*** Supplied records ***

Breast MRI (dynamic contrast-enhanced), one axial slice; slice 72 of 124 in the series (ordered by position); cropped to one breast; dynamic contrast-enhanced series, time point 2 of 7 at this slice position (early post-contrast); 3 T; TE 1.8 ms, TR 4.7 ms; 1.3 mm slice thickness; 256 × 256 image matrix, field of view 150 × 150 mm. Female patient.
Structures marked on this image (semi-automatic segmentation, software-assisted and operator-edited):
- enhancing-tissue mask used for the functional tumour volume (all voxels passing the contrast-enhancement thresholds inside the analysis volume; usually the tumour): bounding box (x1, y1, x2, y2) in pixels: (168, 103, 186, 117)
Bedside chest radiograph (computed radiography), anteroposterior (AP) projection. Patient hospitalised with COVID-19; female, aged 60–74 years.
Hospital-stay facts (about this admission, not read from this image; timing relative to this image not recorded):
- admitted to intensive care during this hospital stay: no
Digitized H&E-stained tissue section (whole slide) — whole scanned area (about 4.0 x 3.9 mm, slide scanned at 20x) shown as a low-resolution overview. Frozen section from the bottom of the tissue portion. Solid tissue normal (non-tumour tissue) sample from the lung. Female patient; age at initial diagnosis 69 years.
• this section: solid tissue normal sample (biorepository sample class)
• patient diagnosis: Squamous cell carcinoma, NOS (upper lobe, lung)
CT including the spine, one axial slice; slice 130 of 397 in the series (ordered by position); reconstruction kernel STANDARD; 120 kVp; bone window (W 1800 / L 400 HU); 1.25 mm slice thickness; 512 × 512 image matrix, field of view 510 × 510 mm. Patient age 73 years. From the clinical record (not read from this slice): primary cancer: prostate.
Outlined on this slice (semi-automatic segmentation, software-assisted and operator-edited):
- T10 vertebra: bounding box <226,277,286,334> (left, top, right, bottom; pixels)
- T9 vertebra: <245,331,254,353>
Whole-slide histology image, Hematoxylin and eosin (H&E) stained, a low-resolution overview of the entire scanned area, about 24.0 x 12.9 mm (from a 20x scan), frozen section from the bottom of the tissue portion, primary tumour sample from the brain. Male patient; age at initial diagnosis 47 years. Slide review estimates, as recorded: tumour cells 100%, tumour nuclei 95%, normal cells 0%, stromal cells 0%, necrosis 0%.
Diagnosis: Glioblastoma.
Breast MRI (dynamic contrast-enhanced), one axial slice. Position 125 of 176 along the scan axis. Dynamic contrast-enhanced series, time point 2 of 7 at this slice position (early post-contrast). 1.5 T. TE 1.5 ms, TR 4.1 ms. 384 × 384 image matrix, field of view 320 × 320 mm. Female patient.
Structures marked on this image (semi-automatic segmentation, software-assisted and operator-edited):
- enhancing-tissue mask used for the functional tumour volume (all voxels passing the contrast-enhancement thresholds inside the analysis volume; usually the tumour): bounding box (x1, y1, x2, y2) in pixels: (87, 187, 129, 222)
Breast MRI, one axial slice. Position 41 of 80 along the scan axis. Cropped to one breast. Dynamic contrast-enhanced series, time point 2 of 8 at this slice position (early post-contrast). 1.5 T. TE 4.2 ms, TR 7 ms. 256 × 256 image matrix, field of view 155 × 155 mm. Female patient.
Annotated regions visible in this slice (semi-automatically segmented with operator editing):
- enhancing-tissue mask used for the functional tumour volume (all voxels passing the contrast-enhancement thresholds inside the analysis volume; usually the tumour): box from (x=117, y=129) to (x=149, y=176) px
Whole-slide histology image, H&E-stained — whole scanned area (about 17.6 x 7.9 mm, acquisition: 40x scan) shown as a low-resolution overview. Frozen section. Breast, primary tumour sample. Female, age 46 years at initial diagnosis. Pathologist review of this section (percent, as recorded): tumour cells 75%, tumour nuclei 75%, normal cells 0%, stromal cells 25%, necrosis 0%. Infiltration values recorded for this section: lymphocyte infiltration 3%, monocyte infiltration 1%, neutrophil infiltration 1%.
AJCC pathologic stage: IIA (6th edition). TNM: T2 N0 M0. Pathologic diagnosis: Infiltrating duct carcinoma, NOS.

*** End of Supplied records ***

[Problem to work on]
Could you please retype the lines from the start of the data through the line with "Bedside chest radiograph", both included, and nothing else?

[Written answer]
Breast MRI (dynamic contrast-enhanced), one axial slice; slice 72 of 124 in the series (ordered by position); cropped to one breast; dynamic contrast-enhanced series, time point 2 of 7 at this slice position (early post-contrast); 3 T; TE 1.8 ms, TR 4.7 ms; 1.3 mm slice thickness; 256 × 256 image matrix, field of view 150 × 150 mm. Female patient.
Structures marked on this image (semi-automatic segmentation, software-assisted and operator-edited):
- enhancing-tissue mask used for the functional tumour volume (all voxels passing the contrast-enhancement thresholds inside the analysis volume; usually the tumour): bounding box (x1, y1, x2, y2) in pixels: (168, 103, 186, 117)
Bedside chest radiograph (computed radiography), anteroposterior (AP) projection. Patient hospitalised with COVID-19; female, aged 60–74 years.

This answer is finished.